- What this task involves -
For the entries below, the expected answer is the line with "build resources like", the line with "(P2PLE). *Digital Education", and every line between them, exactly as written, and nothing more.

(Data to examine begins)

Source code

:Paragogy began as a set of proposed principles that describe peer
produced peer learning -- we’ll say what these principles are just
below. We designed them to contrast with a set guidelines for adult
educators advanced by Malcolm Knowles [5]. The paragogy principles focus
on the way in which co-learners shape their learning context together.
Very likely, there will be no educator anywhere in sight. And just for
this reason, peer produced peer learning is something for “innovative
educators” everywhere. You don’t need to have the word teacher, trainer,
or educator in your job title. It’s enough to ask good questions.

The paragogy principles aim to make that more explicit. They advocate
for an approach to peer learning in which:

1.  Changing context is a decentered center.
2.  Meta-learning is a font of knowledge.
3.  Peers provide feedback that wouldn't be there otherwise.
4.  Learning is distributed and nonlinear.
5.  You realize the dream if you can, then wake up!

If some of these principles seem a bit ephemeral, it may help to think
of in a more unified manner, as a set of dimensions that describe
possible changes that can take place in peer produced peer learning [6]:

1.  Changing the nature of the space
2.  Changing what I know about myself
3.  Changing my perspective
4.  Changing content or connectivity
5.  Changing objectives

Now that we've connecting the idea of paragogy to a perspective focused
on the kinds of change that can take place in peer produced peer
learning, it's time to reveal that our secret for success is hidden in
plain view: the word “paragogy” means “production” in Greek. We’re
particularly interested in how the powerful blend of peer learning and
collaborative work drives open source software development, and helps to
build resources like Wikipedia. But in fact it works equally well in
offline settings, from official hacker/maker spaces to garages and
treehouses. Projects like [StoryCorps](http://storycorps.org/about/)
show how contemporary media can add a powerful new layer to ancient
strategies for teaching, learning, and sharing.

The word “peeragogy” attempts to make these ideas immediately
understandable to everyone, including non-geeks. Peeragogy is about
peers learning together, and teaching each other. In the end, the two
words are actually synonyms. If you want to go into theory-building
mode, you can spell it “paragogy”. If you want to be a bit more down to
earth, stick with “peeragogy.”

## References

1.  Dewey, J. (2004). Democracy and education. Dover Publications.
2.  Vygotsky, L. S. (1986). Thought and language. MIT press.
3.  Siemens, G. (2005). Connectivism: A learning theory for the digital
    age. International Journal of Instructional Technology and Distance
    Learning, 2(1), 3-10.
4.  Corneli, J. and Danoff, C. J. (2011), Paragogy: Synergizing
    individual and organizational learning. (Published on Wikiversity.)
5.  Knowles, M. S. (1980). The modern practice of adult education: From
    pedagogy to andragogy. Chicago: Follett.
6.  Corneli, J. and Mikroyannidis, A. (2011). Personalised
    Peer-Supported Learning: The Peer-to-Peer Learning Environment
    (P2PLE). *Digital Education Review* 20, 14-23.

(Data to examine ends)
(Data to examine begins)

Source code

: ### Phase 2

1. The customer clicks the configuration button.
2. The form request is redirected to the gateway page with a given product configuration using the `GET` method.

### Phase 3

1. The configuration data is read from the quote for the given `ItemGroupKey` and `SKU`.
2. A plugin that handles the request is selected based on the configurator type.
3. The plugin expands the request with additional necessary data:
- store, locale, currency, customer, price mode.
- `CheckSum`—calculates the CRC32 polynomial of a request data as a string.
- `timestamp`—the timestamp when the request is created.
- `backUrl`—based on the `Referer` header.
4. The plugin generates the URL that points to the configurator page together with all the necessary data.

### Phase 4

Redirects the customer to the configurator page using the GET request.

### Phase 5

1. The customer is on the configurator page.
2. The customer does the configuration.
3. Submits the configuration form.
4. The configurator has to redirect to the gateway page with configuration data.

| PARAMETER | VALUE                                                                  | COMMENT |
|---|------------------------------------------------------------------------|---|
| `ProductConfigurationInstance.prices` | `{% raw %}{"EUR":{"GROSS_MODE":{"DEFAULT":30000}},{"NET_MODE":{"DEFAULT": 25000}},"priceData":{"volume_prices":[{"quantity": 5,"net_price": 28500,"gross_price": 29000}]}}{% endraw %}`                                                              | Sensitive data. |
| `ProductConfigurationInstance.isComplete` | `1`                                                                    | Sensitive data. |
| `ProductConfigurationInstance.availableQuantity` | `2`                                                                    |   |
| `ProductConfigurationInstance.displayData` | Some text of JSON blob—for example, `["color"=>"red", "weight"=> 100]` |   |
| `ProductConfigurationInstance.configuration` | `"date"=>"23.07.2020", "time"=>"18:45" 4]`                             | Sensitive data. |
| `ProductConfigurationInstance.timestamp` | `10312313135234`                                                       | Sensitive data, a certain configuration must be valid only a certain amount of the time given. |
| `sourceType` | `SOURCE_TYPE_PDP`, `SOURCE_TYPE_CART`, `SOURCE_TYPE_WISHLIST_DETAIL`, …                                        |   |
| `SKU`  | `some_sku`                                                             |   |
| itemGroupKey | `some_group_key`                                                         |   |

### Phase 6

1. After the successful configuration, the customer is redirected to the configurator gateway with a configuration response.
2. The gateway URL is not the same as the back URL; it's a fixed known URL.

(Data to examine ends)

- Exercise response -
build resources like Wikipedia. But in fact it works equally well in
offline settings, from official hacker/maker spaces to garages and
treehouses. Projects like [StoryCorps](http://storycorps.org/about/)
show how contemporary media can add a powerful new layer to ancient
strategies for teaching, learning, and sharing.

The word “peeragogy” attempts to make these ideas immediately
understandable to everyone, including non-geeks. Peeragogy is about
peers learning together, and teaching each other. In the end, the two
words are actually synonyms. If you want to go into theory-building
mode, you can spell it “paragogy”. If you want to be a bit more down to
earth, stick with “peeragogy.”

## References

1.  Dewey, J. (2004). Democracy and education. Dover Publications.
2.  Vygotsky, L. S. (1986). Thought and language. MIT press.
3.  Siemens, G. (2005). Connectivism: A learning theory for the digital
    age. International Journal of Instructional Technology and Distance
    Learning, 2(1), 3-10.
4.  Corneli, J. and Danoff, C. J. (2011), Paragogy: Synergizing
    individual and organizational learning. (Published on Wikiversity.)
5.  Knowles, M. S. (1980). The modern practice of adult education: From
    pedagogy to andragogy. Chicago: Follett.
6.  Corneli, J. and Mikroyannidis, A. (2011). Personalised
    Peer-Supported Learning: The Peer-to-Peer Learning Environment
    (P2PLE). *Digital Education Review* 20, 14-23.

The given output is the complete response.